Even if Labour had not banned offshore oil and gas exploration in 2018, it seems unlikely that exploration since then would have been delivering gas today. Gas reserves would have had to be discovered, then permits and equipment for drilling secured. Offshore platform construction at Kupe took three years.
So how could the 2018 ban on exploration be affecting prices and supply today, and causing gas-dependent businesses to pause operations or consider shut-downs?
Most obviously, the ban signalled a hostile and unstable policy environment for any large investment in gas.
On top of the ban on exploration, potential bans on new gas connections for houses were under discussion. And rather than relying on rising carbon prices to drive investment decisions between different forms of energy in reasonably predictable ways, the Labour-led government started providing subsidies for businesses adopting lower-emissions technologies.

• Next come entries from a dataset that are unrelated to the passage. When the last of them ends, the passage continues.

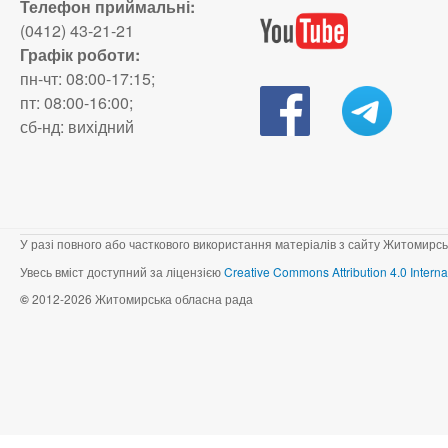
Телефон приймальні:
(0412) 43-21-21
Графік роботи:
пн-чт: 08:00-17:15;
пт: 08:00-16:00;
сб-нд: вихідний
У разі повного або часткового використання матеріалів з сайту Житомирсь
Увесь вміст доступний за ліцензією
Creative Commons Attribution 4.0 Interna
©
2012-2026 Житомирська обласна рада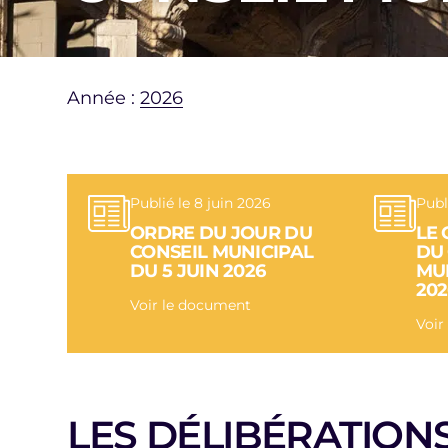
Année :
2026
Publié le 8 juin 2026
Publ
ORDRE DU JOUR DU
LE
CONSEIL MUNICIPAL
DU
DU 5 JUIN 2026
MUN
202
Voir le document
Voir
LES DÉLIBÉRATION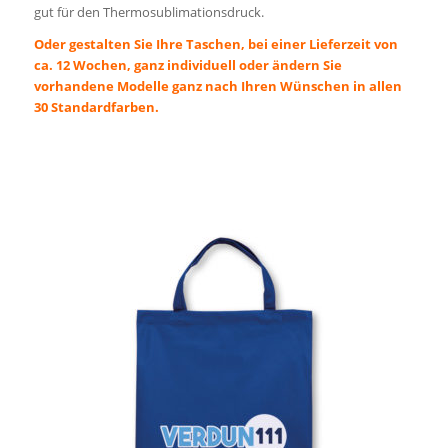
gut für den Thermosublimationsdruck.
Oder gestalten Sie Ihre Taschen, bei einer Lieferzeit von
ca. 12 Wochen, ganz individuell oder ändern Sie
vorhandene Modelle ganz nach Ihren Wünschen in allen
30 Standardfarben.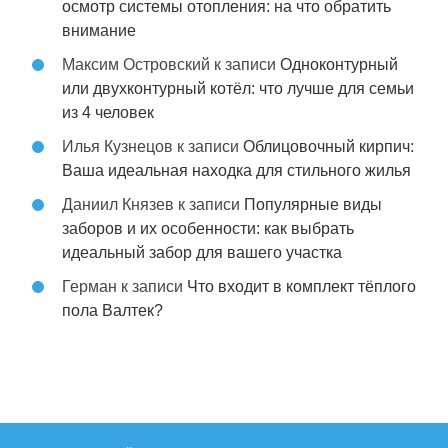
осмотр системы отопления: на что обратить
внимание
Максим Островский
к записи
Одноконтурный
или двухконтурный котёл: что лучше для семьи
из 4 человек
Илья Кузнецов
к записи
Облицовочный кирпич:
Ваша идеальная находка для стильного жилья
Даниил Князев
к записи
Популярные виды
заборов и их особенности: как выбрать
идеальный забор для вашего участка
Герман
к записи
Что входит в комплект тёплого
пола Валтек?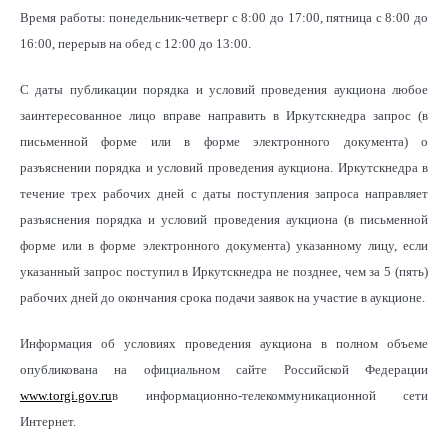
Время работы: понедельник-четверг с 8:00 до 17:00, пятница с 8:00 до
16:00, перерыв на обед с 12:00 до 13:00.
С даты публикации порядка и условий проведения аукциона любое
заинтересованное лицо вправе направить в Иркутскнедра запрос (в
письменной форме или в форме электронного документа) о
разъяснении порядка и условий проведения аукциона. Иркутскнедра в
течение трех рабочих дней с даты поступления запроса направляет
разъяснения порядка и условий проведения аукциона (в письменной
форме или в форме электронного документа) указанному лицу, если
указанный запрос поступил в Иркутскнедра не позднее, чем за 5 (пять)
рабочих дней до окончания срока подачи заявок на участие в аукционе.
Информация об условиях проведения аукциона в полном объеме
опубликована на официальном сайте Российской Федерации
www.torgi.gov.ru
в информационно-телекоммуникационной сети
Интернет.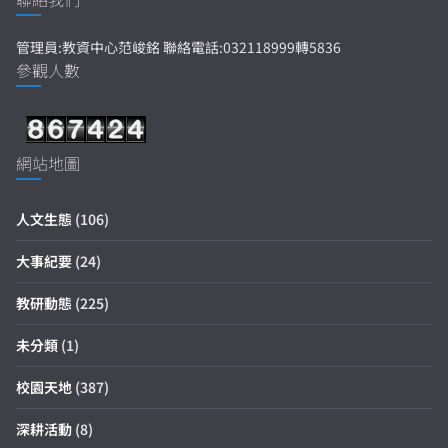
管理員:教資中心范峻銘 聯絡電話:032118999轉5836
參觀人數
網站地圖
人文生態
(106)
大事紀要
(24)
教研動態
(225)
未分類
(1)
校園天地
(387)
深耕活動
(8)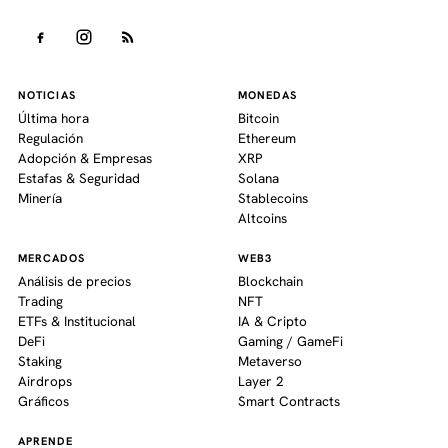
NOTICIAS
MONEDAS
Última hora
Bitcoin
Regulación
Ethereum
Adopción & Empresas
XRP
Estafas & Seguridad
Solana
Minería
Stablecoins
Altcoins
MERCADOS
WEB3
Análisis de precios
Blockchain
Trading
NFT
ETFs & Institucional
IA & Cripto
DeFi
Gaming / GameFi
Staking
Metaverso
Airdrops
Layer 2
Gráficos
Smart Contracts
APRENDE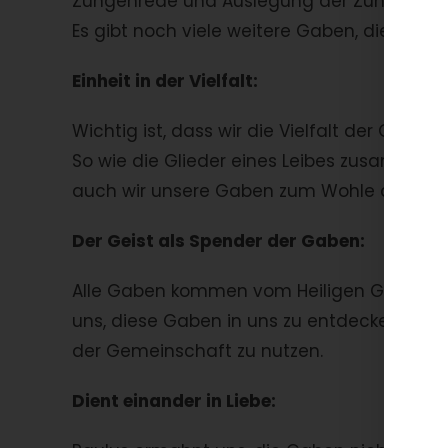
Zungenrede und Auslegung der Zungenrede. Di
Es gibt noch viele weitere Gaben, die Gott 
Einheit in der Vielfalt:
Wichtig ist, dass wir die Vielfalt der Gabe
So wie die Glieder eines Leibes zusammenar
auch wir unsere Gaben zum Wohle der Gem
Der Geist als Spender der Gaben:
Alle Gaben kommen vom Heiligen Geist. Er ist 
uns, diese Gaben in uns zu entdecken, dies
der Gemeinschaft zu nutzen.
Dient einander in Liebe: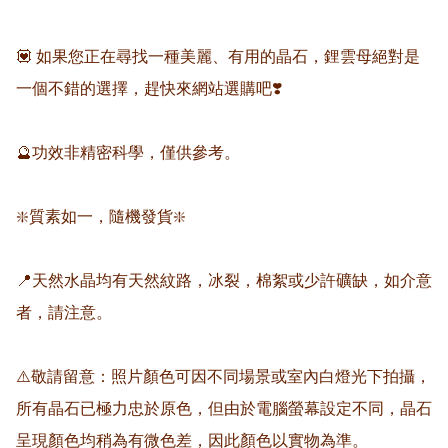
💟 如果您正在尋找一種美麗、有用的晶石，鋰雲母絕對是
一個不錯的選擇，趕快來網站選購吧❣️

🔮功效非精密科學，僅供參考。

❇️質素如一，隨機發貨❇️

📍天然水晶均有天然紋路，冰裂，棉絮或少許礦缺，如介意
者，請注意。

⚠️敬請留意：照片顏色可因不同場景或室內白燈光下拍攝，
所有晶石已極力忠於原色，但由於電腦螢幕設定不同，晶石
呈現顏色均稍為有微色差，因此顏色以實物為準。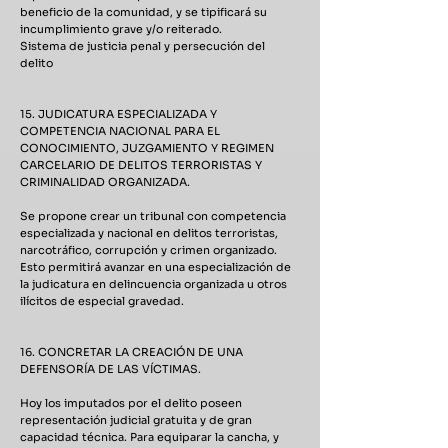
beneficio de la comunidad, y se tipificará su
incumplimiento grave y/o reiterado.
Sistema de justicia penal y persecución del
delito
15. JUDICATURA ESPECIALIZADA Y
COMPETENCIA NACIONAL PARA EL
CONOCIMIENTO, JUZGAMIENTO Y REGIMEN
CARCELARIO DE DELITOS TERRORISTAS Y
CRIMINALIDAD ORGANIZADA.
Se propone crear un tribunal con competencia
especializada y nacional en delitos terroristas,
narcotráfico, corrupción y crimen organizado.
Esto permitirá avanzar en una especialización de
la judicatura en delincuencia organizada u otros
ilícitos de especial gravedad.
16. CONCRETAR LA CREACIÓN DE UNA
DEFENSORÍA DE LAS VÍCTIMAS.
Hoy los imputados por el delito poseen
representación judicial gratuita y de gran
capacidad técnica. Para equiparar la cancha, y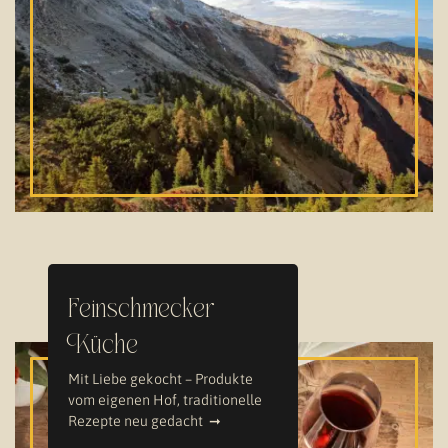
Feinschmecker
Küche
Mit Liebe gekocht – Produkte
vom eigenen Hof, traditionelle
Rezepte neu gedacht ➞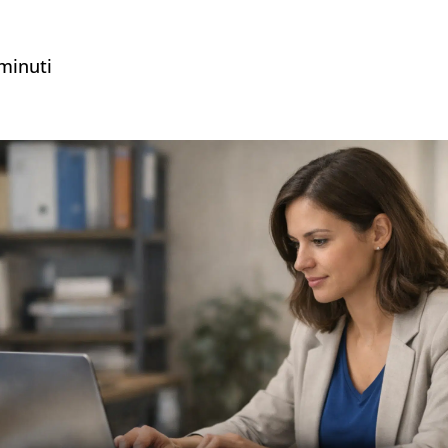
minuti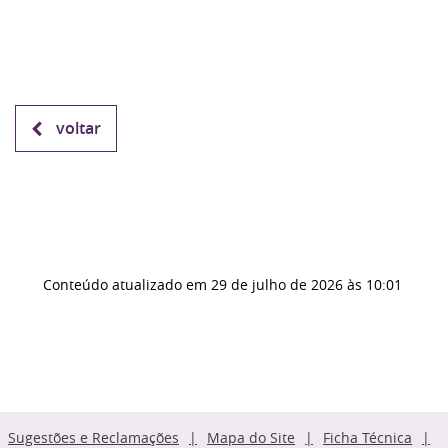
voltar
Conteúdo atualizado em
29 de julho de 2026
às 10:01
Sugestões e Reclamações
Mapa do Site
Ficha Técnica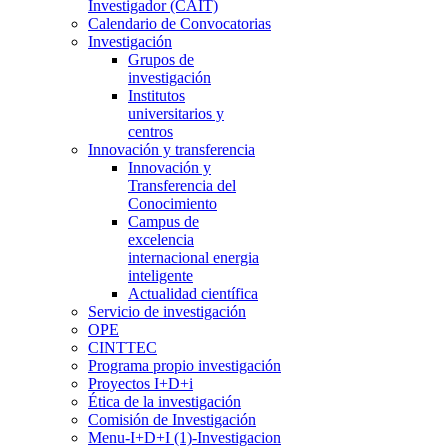
Investigador (CAIT)
Calendario de Convocatorias
Investigación
Grupos de
investigación
Institutos
universitarios y
centros
Innovación y transferencia
Innovación y
Transferencia del
Conocimiento
Campus de
excelencia
internacional energia
inteligente
Actualidad científica
Servicio de investigación
OPE
CINTTEC
Programa propio investigación
Proyectos I+D+i
Ética de la investigación
Comisión de Investigación
Menu-I+D+I (1)-Investigacion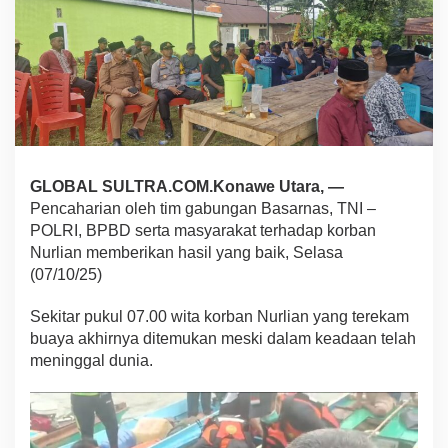
r
s
a
m
a
M
a
s
y
a
GLOBAL SULTRA.COM.Konawe Utara, —
r
Pencaharian oleh tim gabungan Basarnas, TNI –
a
k
POLRI, BPBD serta masyarakat terhadap korban
a
Nurlian memberikan hasil yang baik, Selasa
t
(07/10/25)
B
e
Sekitar pukul 07.00 wita korban Nurlian yang terekam
r
h
buaya akhirnya ditemukan meski dalam keadaan telah
a
meninggal dunia.
s
i
l
T
e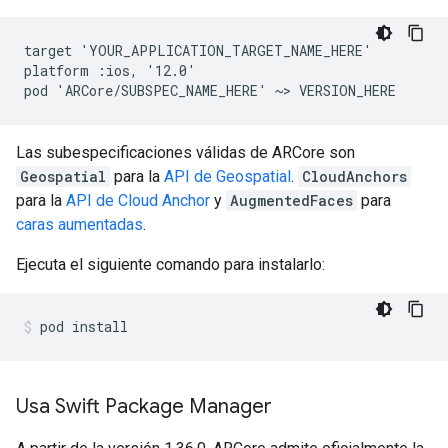
target 'YOUR_APPLICATION_TARGET_NAME_HERE'

platform :ios, '12.0'

Las subespecificaciones válidas de ARCore son
Geospatial
para la
API de Geospatial
.
CloudAnchors
para la
API de Cloud Anchor
y
AugmentedFaces
para
caras aumentadas
.
Ejecuta el siguiente comando para instalarlo:
pod
install
Usa Swift Package Manager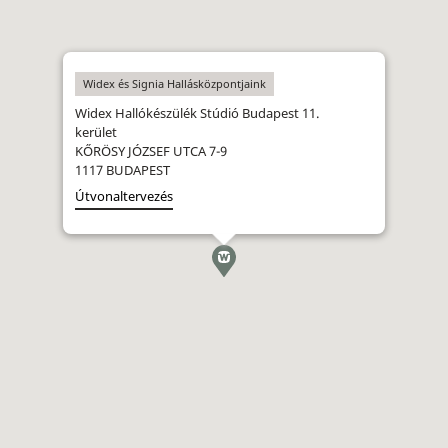
Widex és Signia Hallásközpontjaink
Widex Hallókészülék Stúdió Budapest 11.
kerület
KŐRÖSY JÓZSEF UTCA 7-9
1117 BUDAPEST
Útvonaltervezés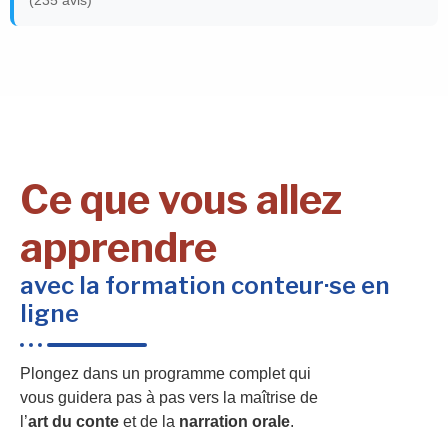
Ce que vous allez
apprendre
avec la formation conteur·se en
ligne
Plongez dans un programme complet qui
vous guidera pas à pas vers la maîtrise de
l’
art du conte
et de la
narration orale
.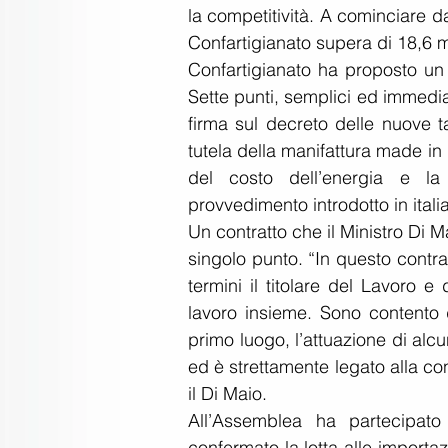
la competitività. A cominciare dal
Confartigianato supera di 18,6 m
Confartigianato ha proposto un 
Sette punti, semplici ed immediat
firma sul decreto delle nuove tar
tutela della manifattura made in I
del costo dell’energia e la
provvedimento introdotto in ital
Un contratto che il Ministro Di M
singolo punto. “In questo contrat
termini il titolare del Lavoro 
lavoro insieme. Sono contento de
primo luogo, l’attuazione di alcu
ed è strettamente legato alla c
il Di Maio.
All’Assemblea ha partecipato 
confermato la lotta alle import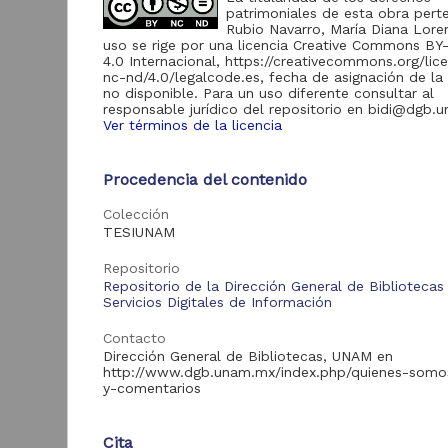
patrimoniales de esta obra pert
Rubio Navarro, María Diana Lore
Acervo
uso se rige por una licencia Creative Commons B
4.0 Internacional, https://creativecommons.org/lic
nc-nd/4.0/legalcode.es, fecha de asignación de la 
Tesis
145
no disponible. Para un uso diferente consultar al
responsable jurídico del repositorio en bidi@dgb.
Ver términos de la licencia
P
Tipo de
h
Procedencia del contenido
recurso
l
Colección
Trabajo de grado
145
V
TESIUNAM
2
M
Repositorio
S
Repositorio de la Dirección General de Bibliotecas
Tipo de
Servicios Digitales de Información
contenido
Contacto
Dirección General de Bibliotecas, UNAM en
Tesis de doctorado
145
http://www.dgb.unam.mx/index.php/quienes-somo
y-comentarios
Tra
Entidad
Cita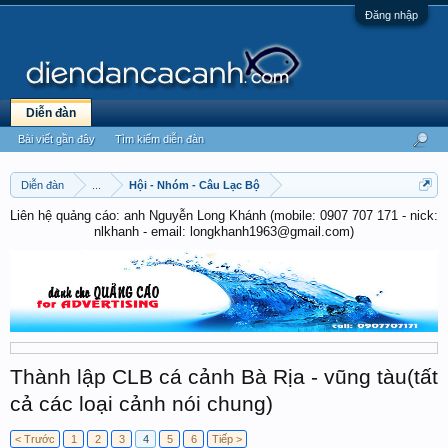
Đăng nhập
Diễn đàn
Bài viết gần đây
Tìm kiếm diễn đàn
Diễn đàn
...
Hội - Nhóm - Câu Lạc Bộ
Liên hệ quảng cáo: anh Nguyễn Long Khánh (mobile: 0907 707 171 - nick:
nlkhanh - email: longkhanh1963@gmail.com)
Thành lập CLB cá cảnh Bà Rịa - vũng tàu(tất
cả các loại cảnh nói chung)
< Trước
1
2
3
4
5
6
Tiếp >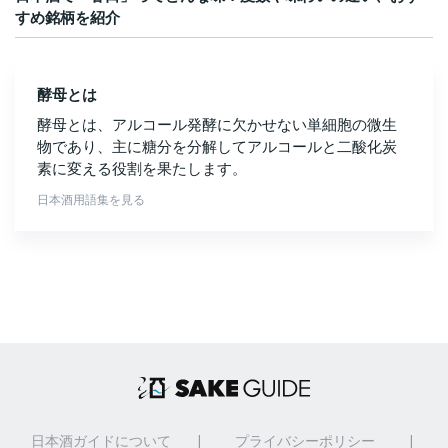
すめ銘柄を紹介
酵母とは
酵母とは、アルコール発酵に欠かせない単細胞の微生
物であり、主に糖分を分解してアルコールと二酸化炭
素に変える役割を果たします。
日本酒用語集を見る
日本酒ガイドについて
|
プライバシーポリシー
|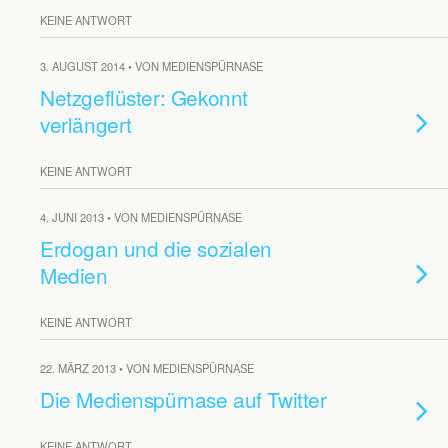
KEINE ANTWORT
3. AUGUST 2014 • VON MEDIENSPÜRNASE
Netzgeflüster: Gekonnt
verlängert
KEINE ANTWORT
4. JUNI 2013 • VON MEDIENSPÜRNASE
Erdogan und die sozialen
Medien
KEINE ANTWORT
22. MÄRZ 2013 • VON MEDIENSPÜRNASE
Die Medienspürnase auf Twitter
KEINE ANTWORT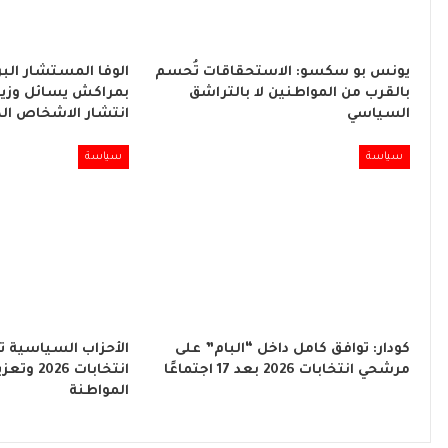
يونس بو سكسو: الاستحقاقات تُحسم
الوفا المستشار البر
بالقرب من المواطنين لا بالتراشق
بمراكش يسائل وزير
السياسي
انتشار الاشخاص ال
سياسة
سياسة
كودار: توافق كامل داخل “البام” على
الأحزاب السياسية ت
مرشحي انتخابات 2026 بعد 17 اجتماعًا
انتخابات 6
المواطنة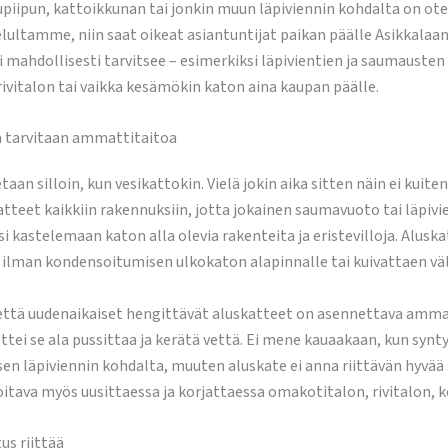
avupiipun, kattoikkunan tai jonkin muun läpiviennin kohdalta on ote
lultamme, niin saat oikeat asiantuntijat paikan päälle Asikkala
mahdollisesti tarvitsee – esimerkiksi läpivientien ja saumausten t
ivitalon tai vaikka kesämökin katon aina kaupan päälle.
a tarvitaan ammattitaitoa
aan silloin, kun vesikattokin. Vielä jokin aika sitten näin ei kuit
et kaikkiin rakennuksiin, jotta jokainen saumavuoto tai läpivient
si kastelemaan katon alla olevia rakenteita ja eristevilloja. Alu
ilman kondensoitumisen ulkokaton alapinnalle tai kuivattaen väl
tä uudenaikaiset hengittävät aluskatteet on asennettava ammattita
ettei se ala pussittaa ja kerätä vettä. Ei mene kauaakaan, kun synt
isen läpiviennin kohdalta, muuten aluskate ei anna riittävän hyvää
itava myös uusittaessa ja korjattaessa omakotitalon, rivitalon, 
us riittää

Decarbonisation subsidies could not generally affect the country’s net emissions. Emissions are determined by the number of carbon credits that the government chooses to auction or allocate through the Emissions Trading Scheme. Burning gas requires surrendering ETS credits. If an industrial boiler does not use an ETS credit, another sector will use it instead.
But industrial subsidies that are unlikely to reduce national net emissions can send a strong signal to the energy sector that political decisions will be paramount in determining demand.
Before the oil and gas ban, decisions about future exploration and investment depended, among other things, on expectations around future demand. It is far from a simple decision process: new technologies, including substitutes for gas, are being developed all the time, in part driven by rising carbon prices internationally.
Policy risk is worse. A company could get everything right in forecasting how technology and demand will move, but then be blindsided by a politician looking for a nice-sounding announcement.
New Zealand shifted away from a regime in which property rights were stable and predictable.
In a stable regulatory environment, expectations of rising gas prices meant more investment in exploration and more production coming on stream.
Maintaining and extending existing production fields requires investment. Investment can only be justified if it leads to sufficient future returns. Those returns became far riskier when the policy environment became fundamentally unstable and unpredictable – both around the supply of gas and around demand for it.
Investment in extending current fields can only be justified at higher price points that reflect the sharp increase in New Zealand’s political risk.
While National has announced it will reverse the exploration ban, this kind of policy change is hard: once the basic property rights have become unstable, political commitments become nondurable. If one government promises to allow new exploration, a change in government could easily bring other changes that would frustrate any investments made.
Parliaments cannot bind future Parliaments. New Zealand’s Parliament has demonstrated that investments that result in greenhouse gas emissions are risky, even when those investments are covered by the Emissions Trading Scheme.
So the gas remaining in current fields has become all the gas there can ever be, barring imports and barring some way of making a policy change durable.
That difference matters.
Outside of dry years, gas companies might hold back more supply in case of future need, because no new fields can come onstream – a simple implication of economist Howard Hotelling’s work from almost a century ago. Gas prices would then be higher than might otherwise be expected.
And in a dry year, when thermal generation sets the price of electricity and demand for gas is high, gas shortages mean sharp increases in power prices.
In the short term, importing gas is the most obvious alternative. And it is practicable. Recall that when Russian gas supplies to Europe ended with Russia’s invasion of Ukraine, Europe ramped up imports from North America by ship.
In principle, the ability to import should limit gas prices. The long-term future price really should not be higher than the cost of importing gas, including the cost of import facilities.
So we might wonder why companies highly dependent on gas supply might not have already invested in facilities enabling importation, given the ban on future exploration.
But if the cost of building facilities for receiving imported gas cannot be recouped within a single election cycle, there’s a potential problem. As was the case in 2018, a future Prime Minister may find political need for a hasty announcement that frustrates those investments.
The Gas Industry Company, which co-regulates gas alongside government, has been looking for options for landing imported gas. Hopefully, low-cost solutions can be found. High-cost solutions may well require government support, given the unstable policy environment.
In the meantime, factories that depend on gas and others sensitive to spot electricity prices are shutting down. A rash decision in 2018 remains an important, obvious, and avoidable cause.